The Writing Center

Focused Research Paper

HELPING YOUR STUDENTS GET A FOCUSED RESEARCH PAPER

There are several ways to help your students focus their research paper. On the reverse side of this newsletter, there is a handout you might want to give your students or adapt for your subject area.

INDEX CARDS FOR QUESTIONS OR THESIS/FOCUS

A quick strategy for assessing the quality of your students' work is to pass out index cards in class and ask students to write either their research question or their paper thesis or focus on the card. You can collect these cards and in class make a quick mark on them to indicate whether you think that focus or question will support a research project of the length you want.

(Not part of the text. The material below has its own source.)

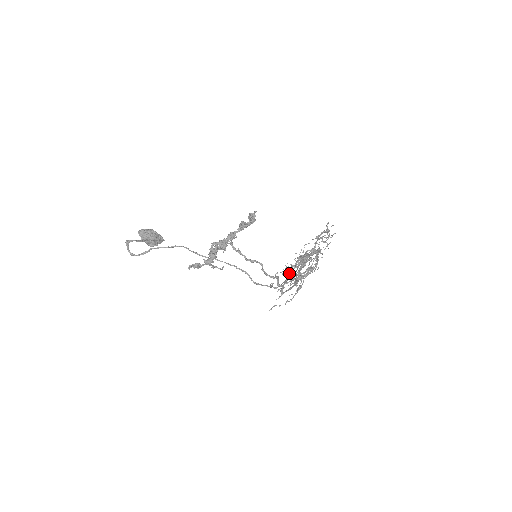
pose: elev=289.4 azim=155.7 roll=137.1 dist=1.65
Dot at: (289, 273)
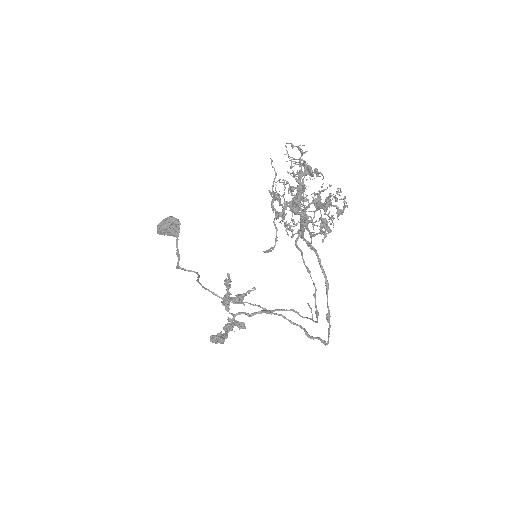
Dot at: occluded
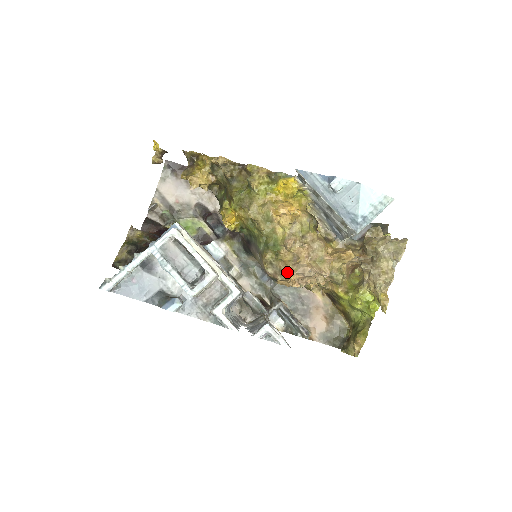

ASK STUDENTS IN CLASS FOR THEIR FOCUS

One way to increase students' ability to focus a research paper is to listen to other students in class. Often students working in isolation don't know they can ask the kinds of questions that others ask. Praising the best questions is a subtle way to enforce your standards.

GRADE FOR THE FOCUS SEPARATELY

On the first version, you could create a separate grade for the focus. If it is sharp, original and well defended throughout the paper, then it might receive, for instance, a 5 out of 5 points. If it is too general, requires no explanation or does not receive adequate support, the grade might be a 3 out of 5. Grading the focus separately indicates how important a focus is.

GIVE THEM WRITING EXERCISES

One way to get to a great focus is through asking students to cultivate dissonance—or the lack of harmony. Ask them what puzzles them, makes them curious, makes them wonder about their research topic and sources. Out of that puzzlement, they should form a question that their research and reflection should answer. If you give them a separate assignment asking them to engage in this kind of wonderment, questioning, and resolution, your chances of getting a great focus increase.

SHOW STUDENTS A MODEL OF A FOCUSED RESEARCH PAPER

Your “C” writers in class may never have seen a paper that is clearly focused. If you make available a research paper from another class, then they can adjust their understanding of what a research paper looks like.

The Writing Center
Cleveland State University, MC 321, 216-687-6981
Director, Prof. Mary McDonald, m.murray@csuohio.edu

FOCUSING YOUR RESEARCH PAPER

The key to your grade is often your focus or thesis—yet most students think it is only the huge pile of sources that matters in a research paper. In college, your professor wants to know your focus often before the list of sources you've consulted. This handout helps you pull together your ideas and your findings.

WHAT PUZZLES YOU ABOUT YOUR FINDINGS?

After you've gathered all your research, write up about a page where you ask yourself what puzzles you about all your findings. What did you expect to find, and what did you actually find? The best writers ask themselves the following question all the time: so what? Let yourself write the answer to that for as long as it takes before you figure it out.

Taking the time to think through what YOU think about your research findings is what strong writers do. Take the time and enjoy yourself writing up your paper.

BOIL IT DOWN TO ONE SENTENCE

When you are working through learning something new, you might find your language isn't pretty—that's normal. Take some time to make it sound elegant. Then you'll have a wonderful focus.

YOUR WHOLE PAPER SHOULD SUPPORT THAT FOCUS

After you have a focus, design an organizational plan that centers on developing that focus. It's not the research that counts—it's how you develop YOUR focus with that research that the professor wants.

READ ARTICLES AND RESEARCH PAPERS THAT ARE WELL WRITTEN

Ask your professor for sample research papers from other classes so you can see what a good one looks like. Ask him or her to suggest reading materials in your field—magazines and journals—that are well written so you have models of focused writing.